# Input data
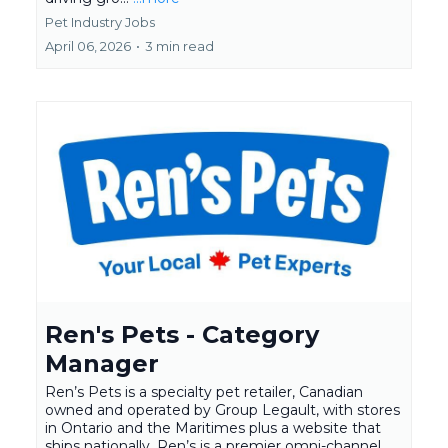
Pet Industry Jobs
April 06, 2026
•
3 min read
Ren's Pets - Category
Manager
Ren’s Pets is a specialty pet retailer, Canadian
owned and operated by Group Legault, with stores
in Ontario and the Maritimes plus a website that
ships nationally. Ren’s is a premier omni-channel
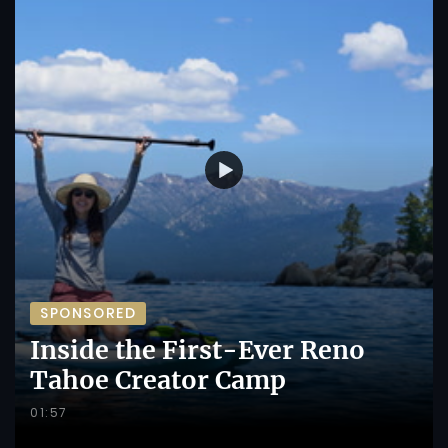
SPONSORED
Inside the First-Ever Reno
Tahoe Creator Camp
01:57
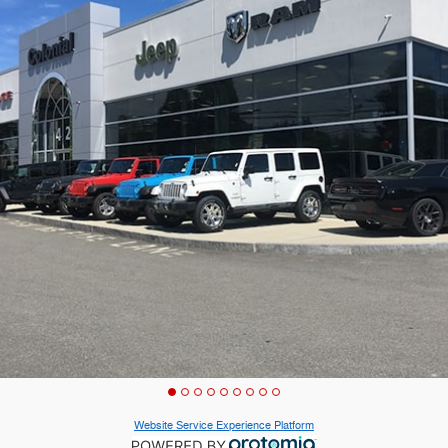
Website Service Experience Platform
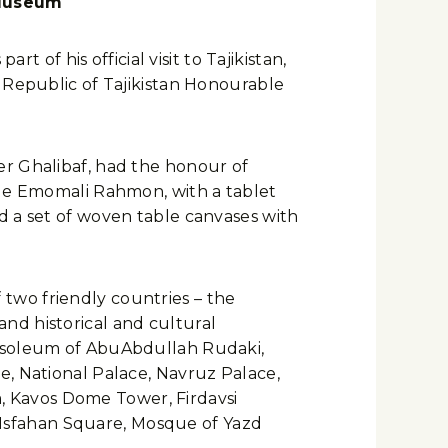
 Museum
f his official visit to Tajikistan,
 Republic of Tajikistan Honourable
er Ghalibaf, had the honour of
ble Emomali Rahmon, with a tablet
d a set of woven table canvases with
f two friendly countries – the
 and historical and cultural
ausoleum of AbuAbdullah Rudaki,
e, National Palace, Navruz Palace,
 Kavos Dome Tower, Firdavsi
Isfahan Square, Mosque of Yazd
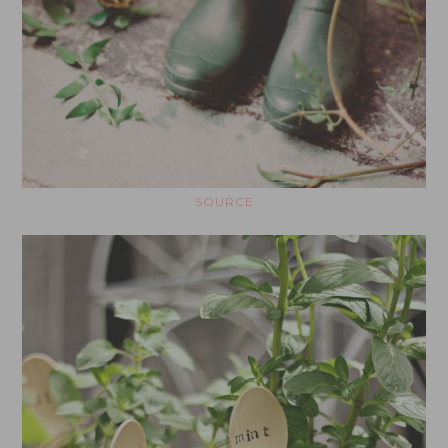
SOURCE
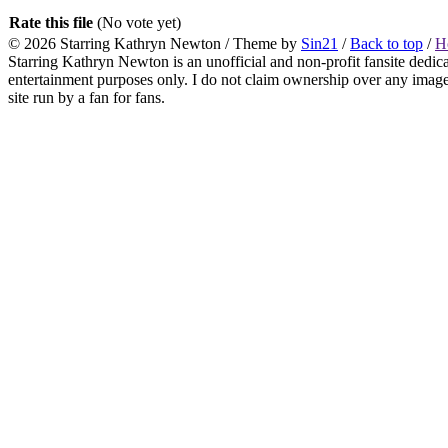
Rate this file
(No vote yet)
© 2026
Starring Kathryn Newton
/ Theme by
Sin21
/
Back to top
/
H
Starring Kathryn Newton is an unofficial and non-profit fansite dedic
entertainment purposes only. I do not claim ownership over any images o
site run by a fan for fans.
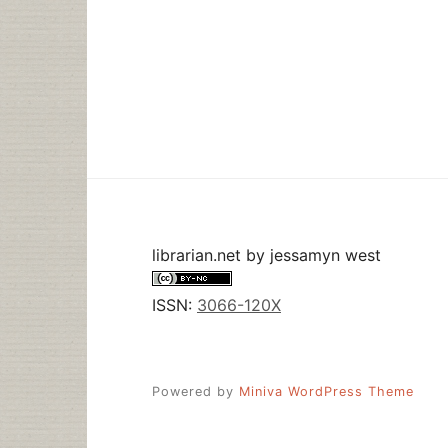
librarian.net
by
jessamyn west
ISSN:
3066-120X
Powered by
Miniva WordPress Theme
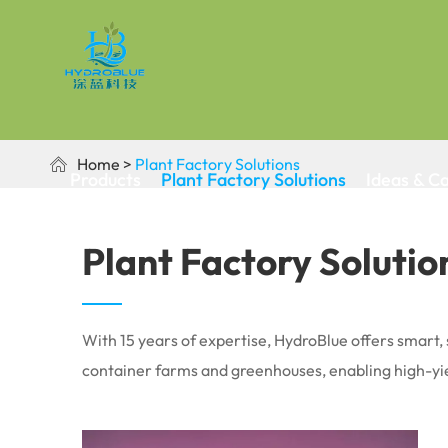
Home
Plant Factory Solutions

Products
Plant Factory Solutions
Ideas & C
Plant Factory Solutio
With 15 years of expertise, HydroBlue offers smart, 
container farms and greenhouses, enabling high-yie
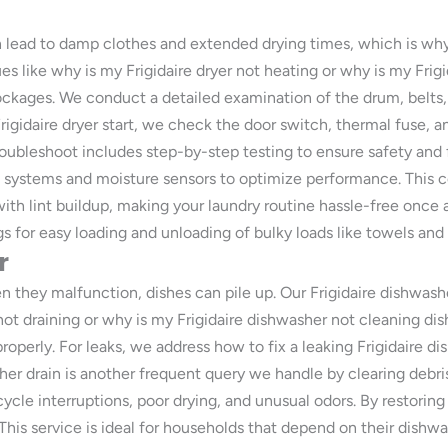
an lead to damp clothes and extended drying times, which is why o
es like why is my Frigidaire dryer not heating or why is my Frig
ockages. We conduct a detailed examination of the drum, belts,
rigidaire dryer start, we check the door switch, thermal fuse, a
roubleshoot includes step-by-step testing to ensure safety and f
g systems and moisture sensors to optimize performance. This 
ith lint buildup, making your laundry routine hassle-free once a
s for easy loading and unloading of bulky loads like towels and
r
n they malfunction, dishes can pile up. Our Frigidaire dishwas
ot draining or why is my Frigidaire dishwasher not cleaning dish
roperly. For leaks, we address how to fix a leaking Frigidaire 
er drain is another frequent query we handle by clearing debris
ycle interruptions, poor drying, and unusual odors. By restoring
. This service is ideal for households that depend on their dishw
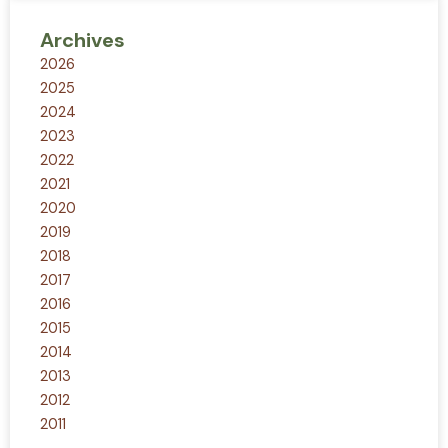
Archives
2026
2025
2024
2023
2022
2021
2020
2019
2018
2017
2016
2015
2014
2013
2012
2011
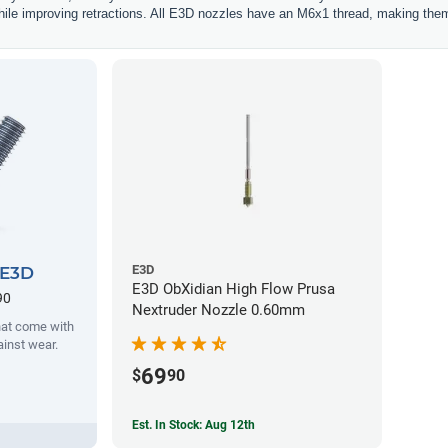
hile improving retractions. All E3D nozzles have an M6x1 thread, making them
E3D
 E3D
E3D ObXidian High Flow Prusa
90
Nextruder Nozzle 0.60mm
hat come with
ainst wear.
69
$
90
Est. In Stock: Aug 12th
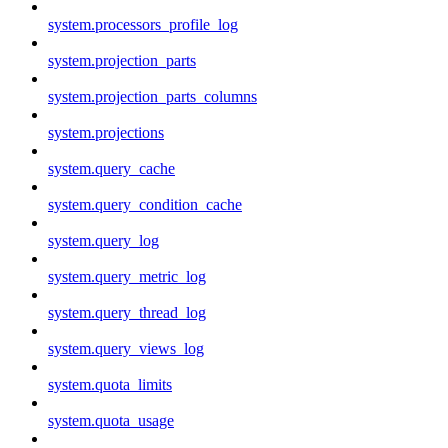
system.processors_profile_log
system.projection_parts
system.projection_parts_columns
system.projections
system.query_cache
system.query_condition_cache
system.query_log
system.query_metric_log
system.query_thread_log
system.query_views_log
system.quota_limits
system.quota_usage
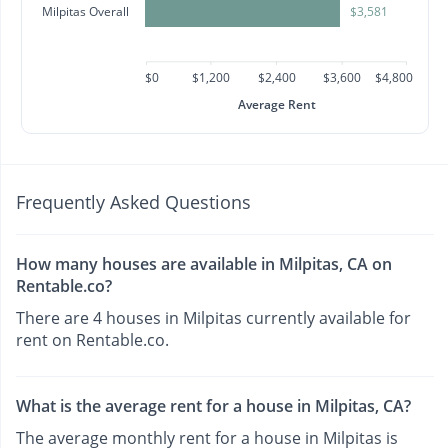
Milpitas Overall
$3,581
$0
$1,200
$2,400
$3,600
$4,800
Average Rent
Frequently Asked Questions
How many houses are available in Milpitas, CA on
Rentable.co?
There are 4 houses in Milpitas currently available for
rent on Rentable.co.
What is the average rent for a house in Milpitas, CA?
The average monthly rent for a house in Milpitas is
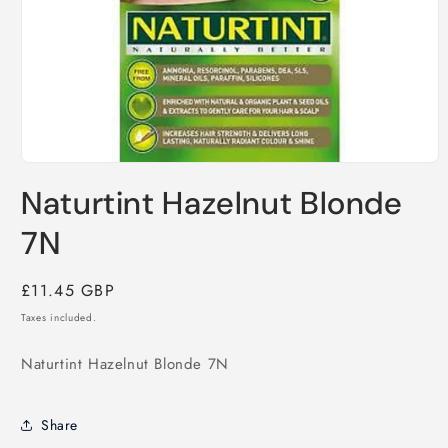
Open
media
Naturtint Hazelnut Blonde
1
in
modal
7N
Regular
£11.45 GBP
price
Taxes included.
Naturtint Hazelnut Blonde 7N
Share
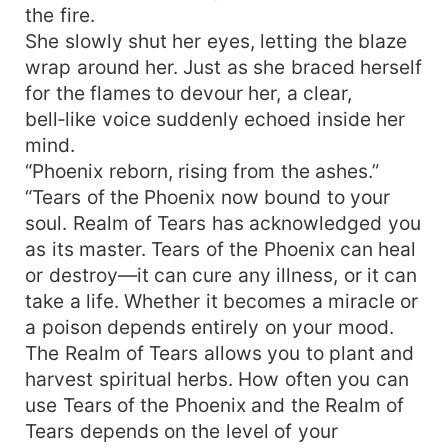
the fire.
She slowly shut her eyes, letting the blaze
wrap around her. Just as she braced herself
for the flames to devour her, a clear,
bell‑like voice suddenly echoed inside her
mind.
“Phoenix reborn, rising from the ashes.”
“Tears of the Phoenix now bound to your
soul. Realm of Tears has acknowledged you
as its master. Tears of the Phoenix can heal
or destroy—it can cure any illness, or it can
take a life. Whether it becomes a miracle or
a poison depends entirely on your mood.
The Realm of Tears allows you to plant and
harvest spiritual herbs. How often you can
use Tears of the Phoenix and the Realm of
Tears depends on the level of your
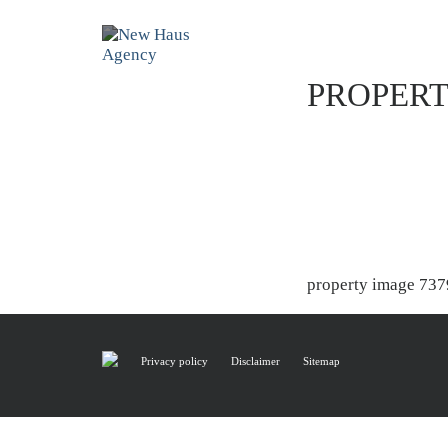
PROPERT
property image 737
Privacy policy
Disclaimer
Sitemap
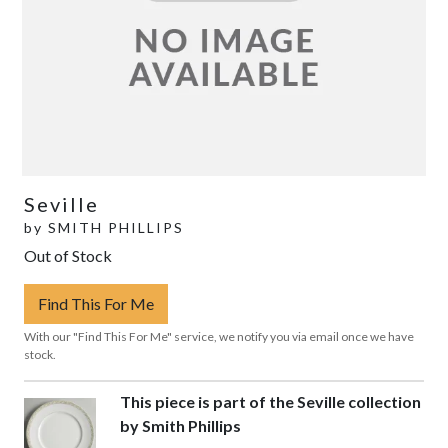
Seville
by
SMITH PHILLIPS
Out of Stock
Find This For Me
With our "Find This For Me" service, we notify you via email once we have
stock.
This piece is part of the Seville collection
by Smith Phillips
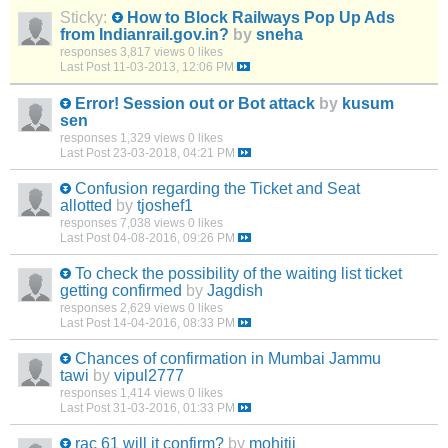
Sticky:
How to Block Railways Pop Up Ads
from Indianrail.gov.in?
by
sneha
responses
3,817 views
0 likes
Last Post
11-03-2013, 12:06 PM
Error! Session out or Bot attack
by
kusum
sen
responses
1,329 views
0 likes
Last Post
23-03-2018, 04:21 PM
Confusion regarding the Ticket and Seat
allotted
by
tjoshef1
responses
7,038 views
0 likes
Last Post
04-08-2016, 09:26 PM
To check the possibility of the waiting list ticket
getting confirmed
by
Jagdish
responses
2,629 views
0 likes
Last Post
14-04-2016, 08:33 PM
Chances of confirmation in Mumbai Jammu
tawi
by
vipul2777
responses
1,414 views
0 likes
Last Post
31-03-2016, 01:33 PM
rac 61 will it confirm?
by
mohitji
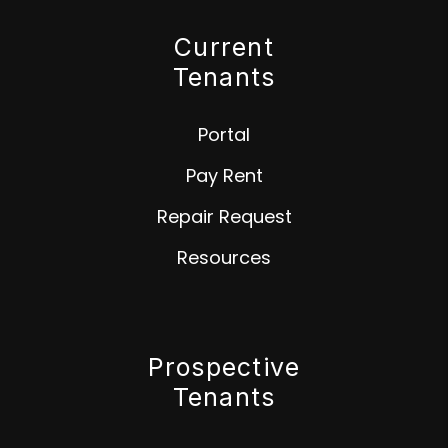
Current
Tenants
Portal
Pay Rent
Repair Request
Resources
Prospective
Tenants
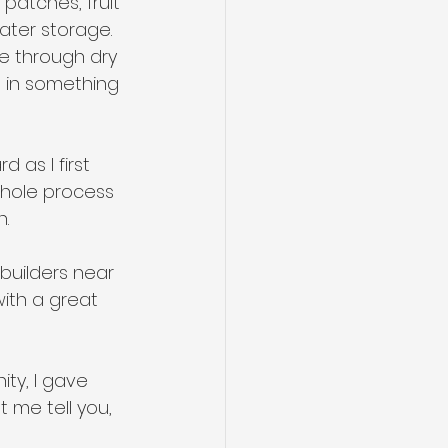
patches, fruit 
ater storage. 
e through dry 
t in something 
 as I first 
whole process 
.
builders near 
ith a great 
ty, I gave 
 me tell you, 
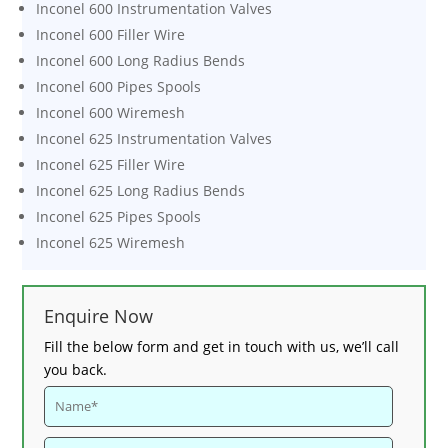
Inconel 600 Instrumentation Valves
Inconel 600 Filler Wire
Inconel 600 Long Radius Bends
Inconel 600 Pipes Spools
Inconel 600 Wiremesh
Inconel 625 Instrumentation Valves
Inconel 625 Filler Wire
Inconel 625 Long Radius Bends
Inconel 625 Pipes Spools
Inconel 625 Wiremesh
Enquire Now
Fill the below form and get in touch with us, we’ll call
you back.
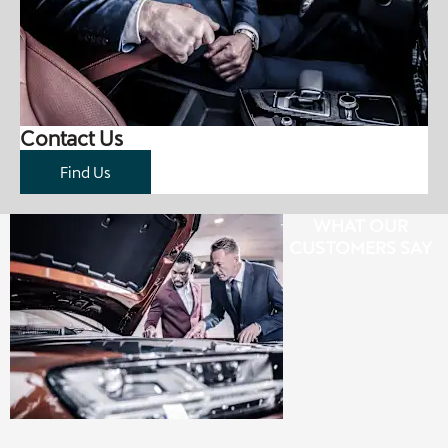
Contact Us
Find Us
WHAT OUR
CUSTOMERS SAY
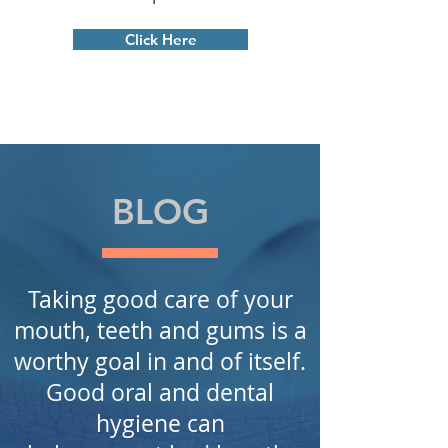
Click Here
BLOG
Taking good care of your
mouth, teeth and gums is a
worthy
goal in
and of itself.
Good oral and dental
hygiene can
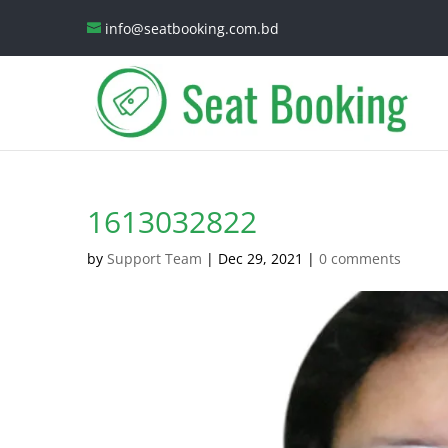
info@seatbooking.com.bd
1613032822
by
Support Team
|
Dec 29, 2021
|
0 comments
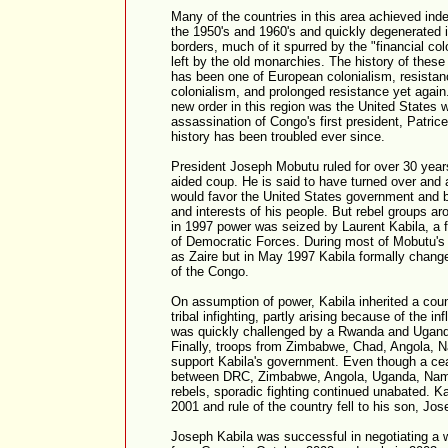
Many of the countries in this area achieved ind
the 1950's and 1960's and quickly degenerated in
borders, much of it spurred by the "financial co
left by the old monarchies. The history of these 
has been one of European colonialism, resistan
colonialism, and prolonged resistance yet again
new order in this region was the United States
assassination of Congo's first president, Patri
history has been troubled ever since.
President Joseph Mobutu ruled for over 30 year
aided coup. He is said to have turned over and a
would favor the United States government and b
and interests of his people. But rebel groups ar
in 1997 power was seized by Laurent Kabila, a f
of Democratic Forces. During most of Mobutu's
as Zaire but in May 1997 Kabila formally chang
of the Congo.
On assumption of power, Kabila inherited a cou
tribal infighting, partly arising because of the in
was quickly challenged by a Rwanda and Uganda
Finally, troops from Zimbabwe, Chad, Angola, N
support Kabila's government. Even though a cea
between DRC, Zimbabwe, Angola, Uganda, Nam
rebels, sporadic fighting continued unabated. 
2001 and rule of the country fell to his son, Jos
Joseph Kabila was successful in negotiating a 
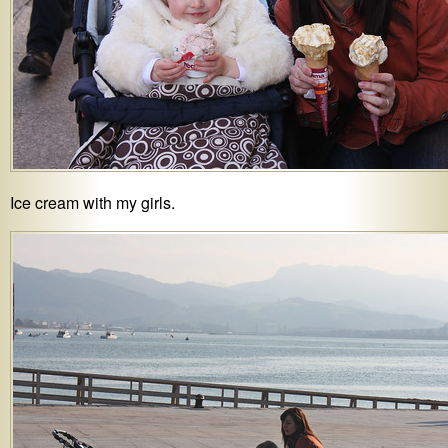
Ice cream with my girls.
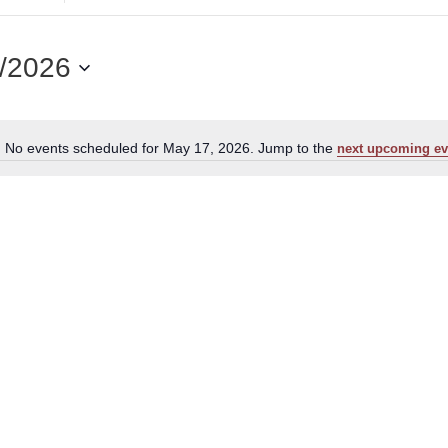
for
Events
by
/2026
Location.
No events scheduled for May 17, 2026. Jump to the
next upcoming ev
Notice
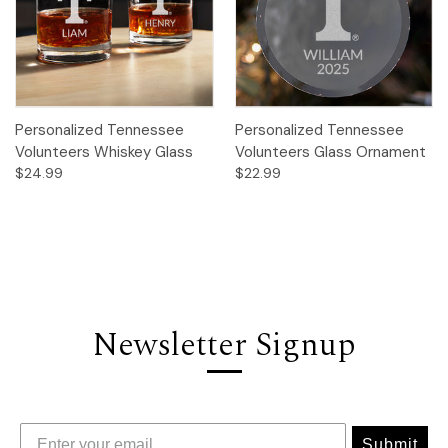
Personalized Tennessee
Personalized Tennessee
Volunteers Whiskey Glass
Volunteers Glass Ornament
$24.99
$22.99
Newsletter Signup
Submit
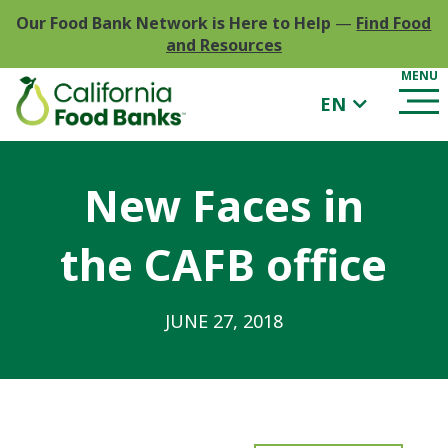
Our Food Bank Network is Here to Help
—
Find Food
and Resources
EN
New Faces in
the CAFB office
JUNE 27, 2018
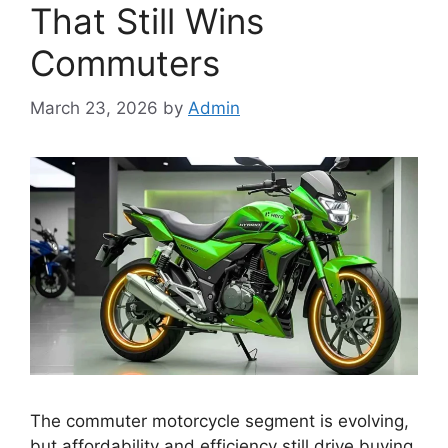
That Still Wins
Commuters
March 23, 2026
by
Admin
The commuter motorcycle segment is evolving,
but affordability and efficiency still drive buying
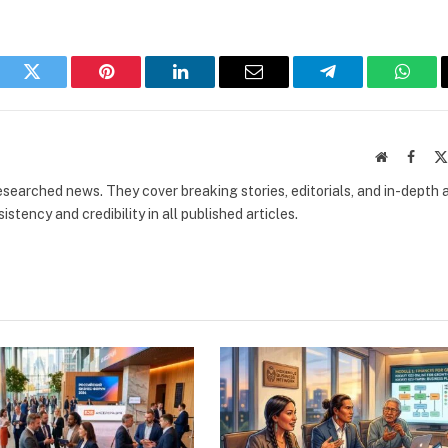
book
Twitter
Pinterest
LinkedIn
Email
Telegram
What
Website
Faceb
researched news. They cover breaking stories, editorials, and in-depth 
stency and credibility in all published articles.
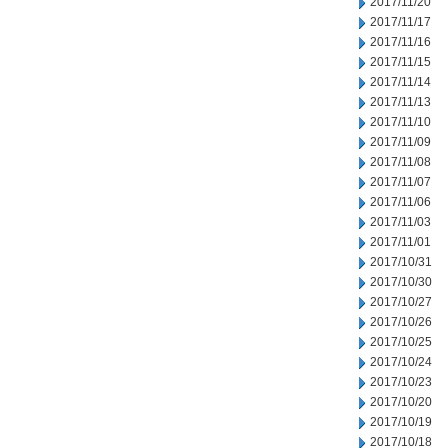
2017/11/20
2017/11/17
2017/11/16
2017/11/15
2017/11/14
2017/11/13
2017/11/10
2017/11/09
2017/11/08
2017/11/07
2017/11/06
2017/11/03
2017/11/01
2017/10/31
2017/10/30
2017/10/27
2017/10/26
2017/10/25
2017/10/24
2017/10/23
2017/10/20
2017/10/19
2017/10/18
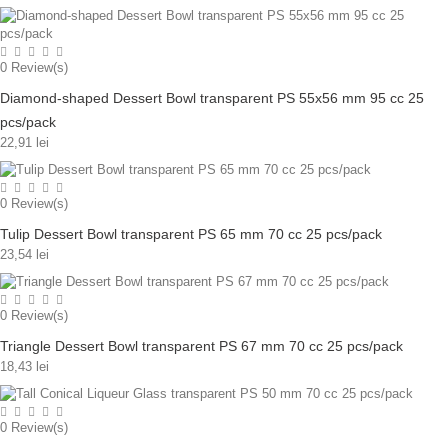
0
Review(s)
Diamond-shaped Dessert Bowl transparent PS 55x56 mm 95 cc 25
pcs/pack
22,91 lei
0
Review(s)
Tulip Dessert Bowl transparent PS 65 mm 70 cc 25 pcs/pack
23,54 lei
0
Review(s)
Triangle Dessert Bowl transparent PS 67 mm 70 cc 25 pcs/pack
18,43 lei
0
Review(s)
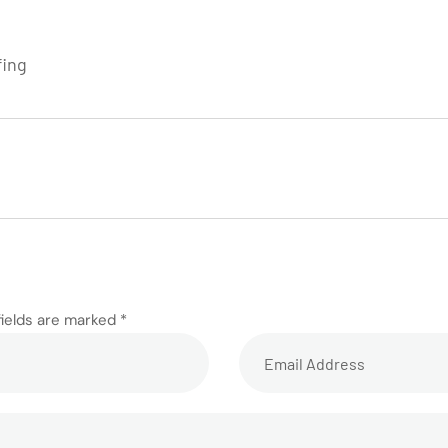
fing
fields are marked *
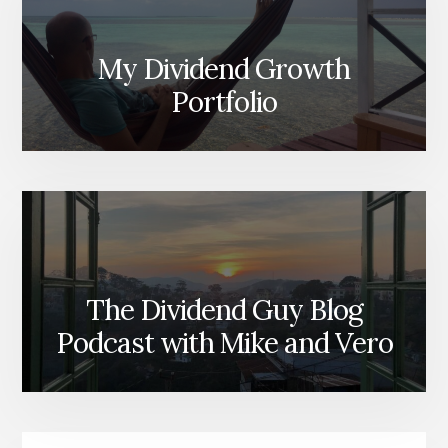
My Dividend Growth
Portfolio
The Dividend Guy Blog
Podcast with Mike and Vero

# Exercise
Scan the material line by line and report each one that contains "colonialism".

# Task solution
has been one of European colonialism, resistan
colonialism, and prolonged resistance yet again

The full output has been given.